To live chastely means to live under the guidance of a sound and whole mind, not allowing yourself any pleasure that is not approved by right judgment; to keep the mind free from defilement by impure thoughts, the heart untainted by impure desires, and the body uncorrupted by impure deeds.
If a king wishes to capture an enemy city, he first cuts off its supply of food; the citizens, being weakened by hunger and unwilling to perish, surrender. So it is with carnal desires: if a person lives in fasting and abstinence, these desires grow weak within the soul.
—St. John the Dwarf
Purity of chastity is when, along with bodily purity—freedom from all carnal defilement—the purity of the soul is preserved from all impure thoughts and desires.

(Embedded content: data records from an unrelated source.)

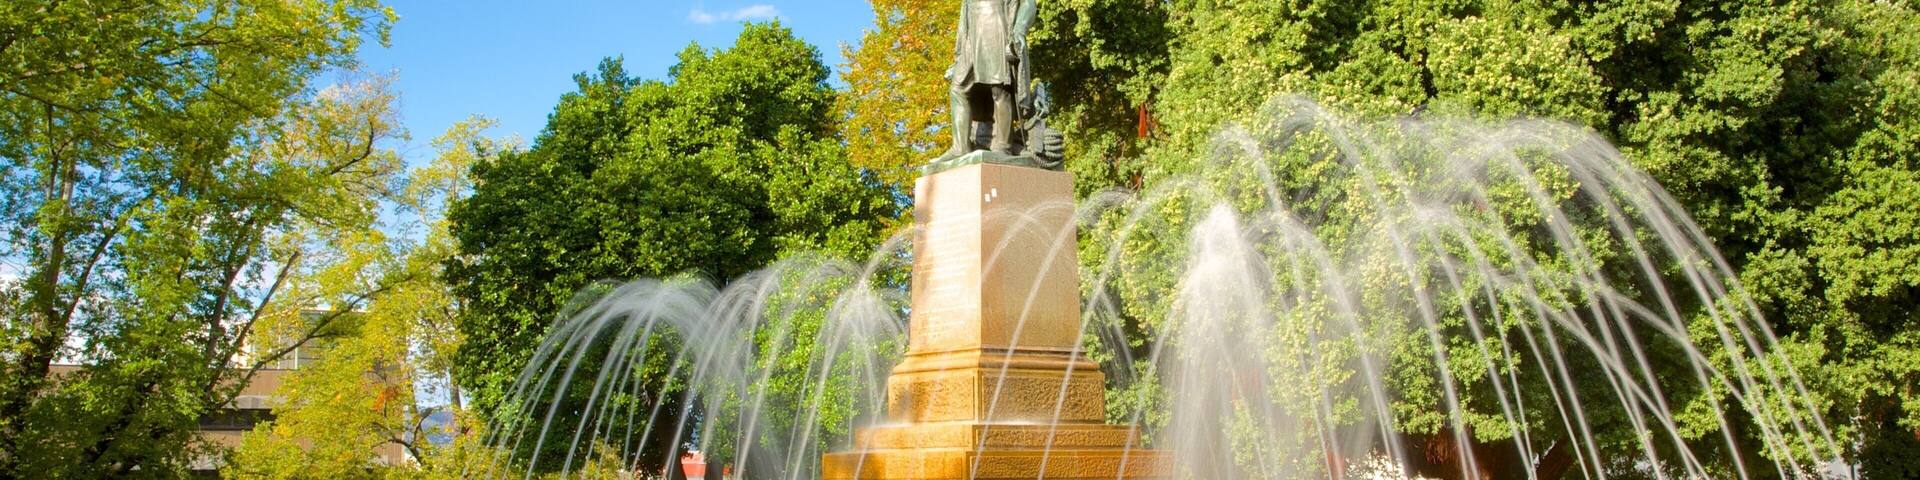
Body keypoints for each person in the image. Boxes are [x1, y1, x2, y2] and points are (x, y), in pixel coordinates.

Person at [943, 0, 1038, 157]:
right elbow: (964, 13)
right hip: (971, 35)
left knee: (999, 88)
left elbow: (1029, 3)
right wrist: (958, 54)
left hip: (997, 25)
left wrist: (1020, 29)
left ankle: (1003, 147)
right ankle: (960, 147)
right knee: (958, 89)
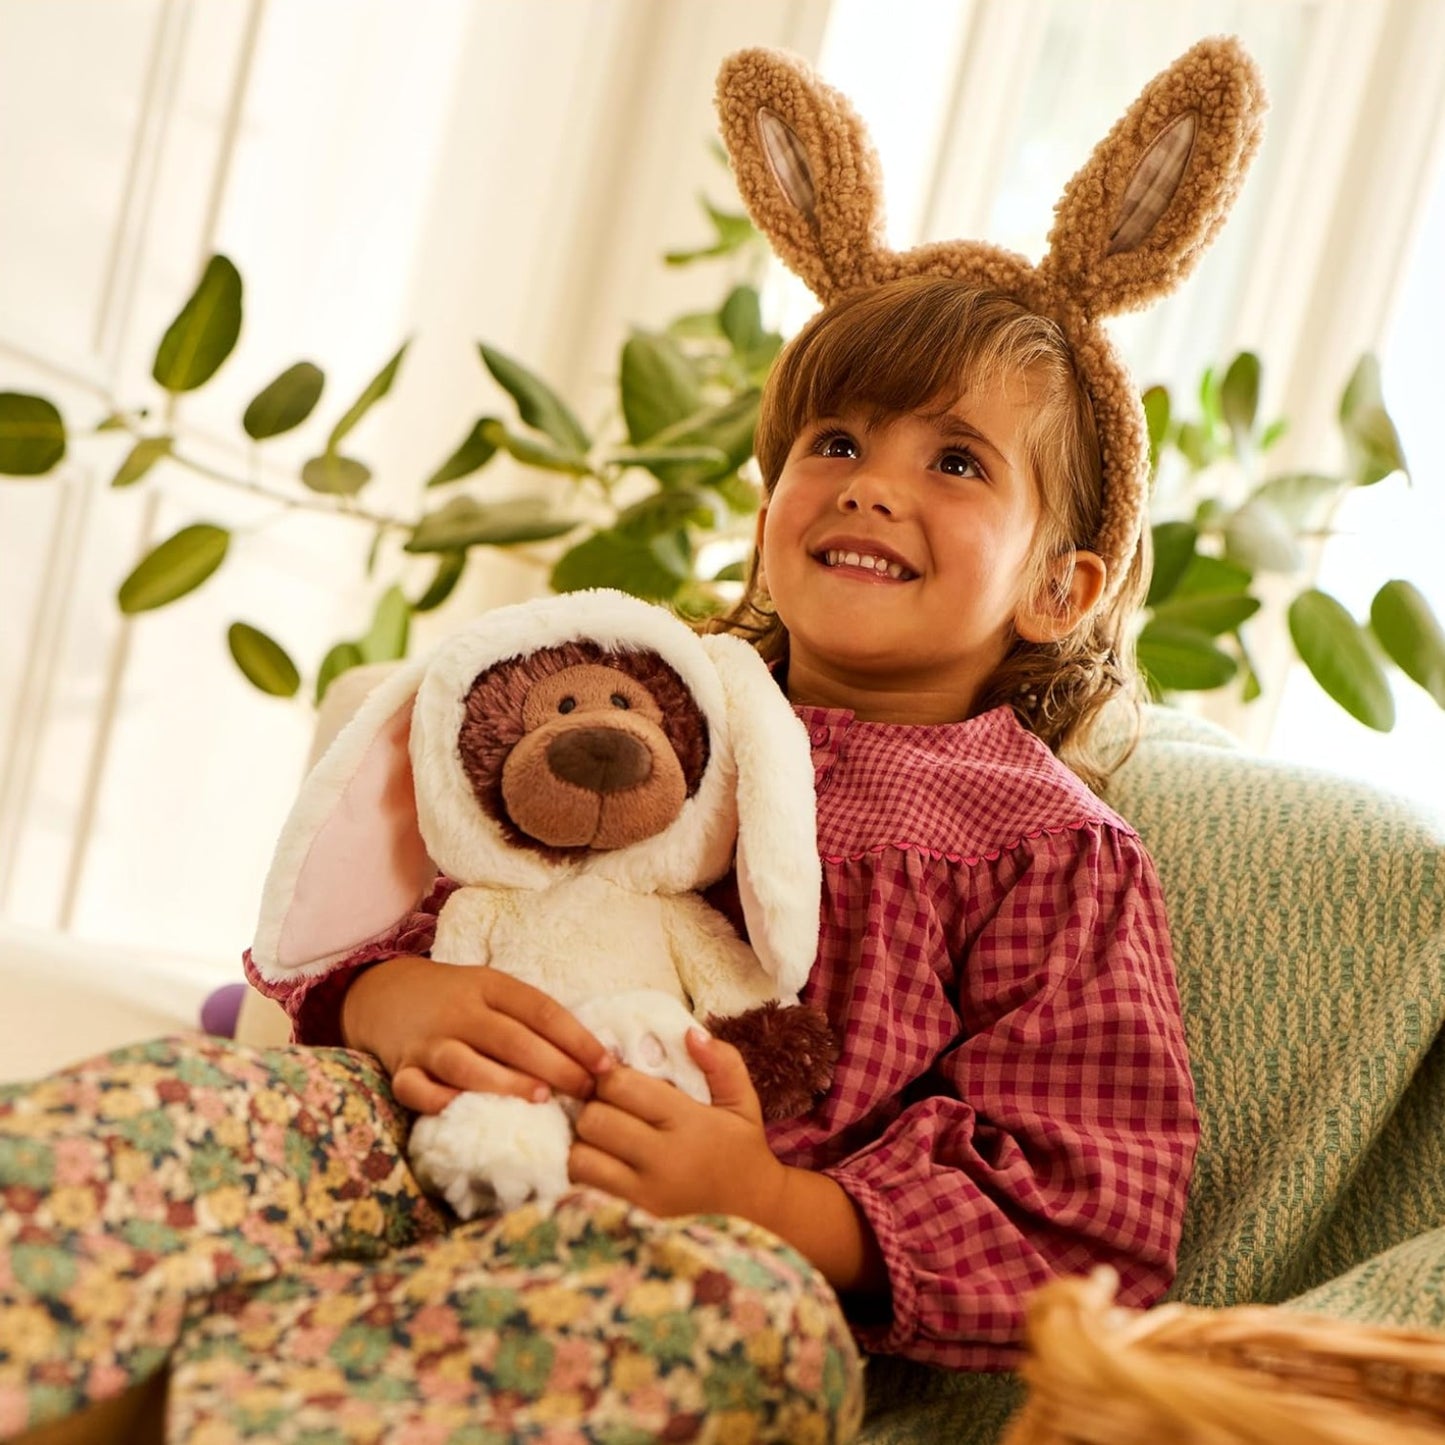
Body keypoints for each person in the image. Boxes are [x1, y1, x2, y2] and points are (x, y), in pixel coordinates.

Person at [2, 36, 1264, 1445]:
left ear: (1060, 588)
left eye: (956, 460)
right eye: (835, 443)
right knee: (191, 1111)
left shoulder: (1050, 850)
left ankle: (262, 1405)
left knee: (748, 1331)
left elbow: (1093, 1224)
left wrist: (782, 1205)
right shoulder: (639, 696)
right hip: (431, 1148)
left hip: (692, 1262)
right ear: (770, 502)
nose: (869, 487)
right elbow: (416, 893)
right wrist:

Purity is a sign of the soul’s health and a source of spiritual joy. He who desires to acquire love for God must take care for the purity of his soul. True purity grants boldness in prayer. Such boldness is the fruit of purity and of the labor to acquire it.
He who indulges the belly and yet seeks to overcome the spirit of fornication is like one who tries to extinguish fire with oil.
Purity is the virtue opposed to the passion of fornication. It is the estrangement of the body from actual sin and from all actions that lead to sin; the estrangement of the mind from impure thoughts and fantasies; and the estrangement of the heart from impure feelings and inclinations—after which follows the body’s freedom from carnal desire.
For this is the will of God, even your sanctification, that ye should abstain from fornication: That every one of you should know how to possess his vessel in sanctification and honour; Not in the lust of concupiscence, even as the Gentiles which know not God (1 Thess. 4:3–5). Sensual pleasure compels us to do things we would not even dare to speak of.
Eat bread with measure and drink water in moderation, and the spirit of fornication will flee from you.
—Venerable Abba Evagrius
If the fire of carnal lust burns you, oppose it with the fire of Gehenna—and the fire of your lust will at once be extinguished and vanish.
A Christian must be an ascetic
Before man sinned against the laws revealed by Divine revelation, he had already sinned against nature itself—that is, against the laws placed within nature by the Creator.
Thus, all living things require food to sustain life, yet only man is capable of turning nourishment into pleasure that becomes a passion, fattening himself to the point of losing his health. All living beings need drink, yet only man seeks pleasure in such kinds and quantities of drink that deprive him of self-awareness and self-control. All creatures possess the instinct to continue of their kind, but man alone turns this instinct into a source of shameful vices, debauchery, and terrible diseases. All living beings love freedom of life and movement, yet man alone pushes his freedom into lawlessness and excess, committing so many different crimes that lawmakers cannot devise sufficient measures to prevent or restrain them. Every creature of God rejoices in times of freedom and well-being from the surge of life coming from this, but man alone strives to turn his whole life into an unceasing holiday, exhausting himself in the invention of pleasures, and wasting his best powers and abilities in idleness and dissipation.
Therefore, in order to remain faithful just to nature, man must be an ascetic.
This was understood even by the ancient pagan philosophers. How then could a Christian not be an ascetic, if he desires to embody in his fallen nature that lofty ideal of truly human life that is revealed to him in the Gospel?
—Archbishop Ambrose (Klyucharev)
From: Readings For Every Day of Great Lent, Ed. N. Shaposhnikova (Moscow: Danilov Monastery, 2025).